Abstract

The advent of "omics" technologies for high-depth tumor profiling has provided new information regarding cancer heterogeneity. However, a bulk omics profile can only partially reproduce tumor complexity, and it does not meet the preferences of pathologists used to perform an in situ assessment of marker expression, for instance, with immunohistochemistry. The NanoString GeoMx® Digital Spatial Profiler (DSP) is a platform for morphology-guided multiplex profiling of tissue slides, which allows the digital quantification of target analytes in different neoplastic settings. To illustrate the feasibility and opportunities offered by DSP from a pathologist's perspective, we applied DSP in three different representative neoplastic settings: breast carcinoma, thyroid anaplastic carcinoma, and biphasic mesothelioma.

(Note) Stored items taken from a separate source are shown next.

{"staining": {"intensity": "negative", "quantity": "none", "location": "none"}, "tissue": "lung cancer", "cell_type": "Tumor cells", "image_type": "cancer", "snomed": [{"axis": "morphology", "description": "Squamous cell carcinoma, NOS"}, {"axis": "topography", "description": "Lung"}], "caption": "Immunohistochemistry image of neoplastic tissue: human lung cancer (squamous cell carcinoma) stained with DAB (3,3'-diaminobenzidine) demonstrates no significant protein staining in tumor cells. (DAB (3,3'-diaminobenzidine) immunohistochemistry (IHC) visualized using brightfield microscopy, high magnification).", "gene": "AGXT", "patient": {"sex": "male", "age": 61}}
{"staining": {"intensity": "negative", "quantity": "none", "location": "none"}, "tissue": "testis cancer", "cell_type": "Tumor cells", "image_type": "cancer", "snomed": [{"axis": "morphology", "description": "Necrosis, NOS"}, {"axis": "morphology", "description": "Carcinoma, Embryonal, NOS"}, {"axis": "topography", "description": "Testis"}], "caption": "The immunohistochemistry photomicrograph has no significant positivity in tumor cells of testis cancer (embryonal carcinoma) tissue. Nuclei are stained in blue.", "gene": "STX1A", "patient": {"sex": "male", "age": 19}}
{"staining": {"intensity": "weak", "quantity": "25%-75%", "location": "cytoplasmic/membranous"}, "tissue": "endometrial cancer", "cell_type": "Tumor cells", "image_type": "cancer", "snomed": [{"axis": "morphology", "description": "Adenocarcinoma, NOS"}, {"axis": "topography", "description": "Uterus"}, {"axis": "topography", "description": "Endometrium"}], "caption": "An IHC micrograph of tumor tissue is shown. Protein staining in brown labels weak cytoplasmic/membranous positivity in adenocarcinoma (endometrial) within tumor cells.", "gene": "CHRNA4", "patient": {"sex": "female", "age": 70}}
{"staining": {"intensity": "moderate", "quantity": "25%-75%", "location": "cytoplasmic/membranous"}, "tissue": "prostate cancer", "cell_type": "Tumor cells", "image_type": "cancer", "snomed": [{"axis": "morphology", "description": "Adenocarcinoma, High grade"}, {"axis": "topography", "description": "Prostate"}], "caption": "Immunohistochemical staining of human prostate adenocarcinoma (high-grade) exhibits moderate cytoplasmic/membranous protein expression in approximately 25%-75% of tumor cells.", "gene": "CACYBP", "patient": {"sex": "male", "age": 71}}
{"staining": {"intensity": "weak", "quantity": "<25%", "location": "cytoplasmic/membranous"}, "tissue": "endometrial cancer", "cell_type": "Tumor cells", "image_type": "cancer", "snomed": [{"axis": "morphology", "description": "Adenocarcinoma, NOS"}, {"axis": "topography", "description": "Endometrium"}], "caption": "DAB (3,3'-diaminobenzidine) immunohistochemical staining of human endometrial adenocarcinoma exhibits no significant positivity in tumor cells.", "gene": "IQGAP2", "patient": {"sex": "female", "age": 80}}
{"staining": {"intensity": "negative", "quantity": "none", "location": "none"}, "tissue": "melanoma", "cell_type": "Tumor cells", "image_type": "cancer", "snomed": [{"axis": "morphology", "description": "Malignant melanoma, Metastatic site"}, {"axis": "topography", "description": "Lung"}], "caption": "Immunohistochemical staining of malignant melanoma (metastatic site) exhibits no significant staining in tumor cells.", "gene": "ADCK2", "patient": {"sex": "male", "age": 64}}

Because of the perfect overlap between the hematoxylin-eosin-stained slide and the GeoMx areas of interest, in breast carcinoma, two different antibodies allowed the distinction of the tumor cells from the surrounding tumor microenvironment. In biphasic mesothelioma, we could distinguish the epithelioid from the sarcomatoid neoplastic component, and in the thyroid, we easily separated the anaplastic areas from the well-differentiated carcinoma. DSP is a promising tool that combines traditional histological evaluation, allowing spatial assessment of a tumor and its surroundings, and innovative in situ digital profiling. Pathologists should not miss the opportunity to combine morphological and genomic analyses and be at the forefront of investigating the progression of dysplasia/neoplasia, low-grade or high-grade, epithelial/mesenchymal, and, more in general, overcoming the concept of in situ vs. bulk genomic methods.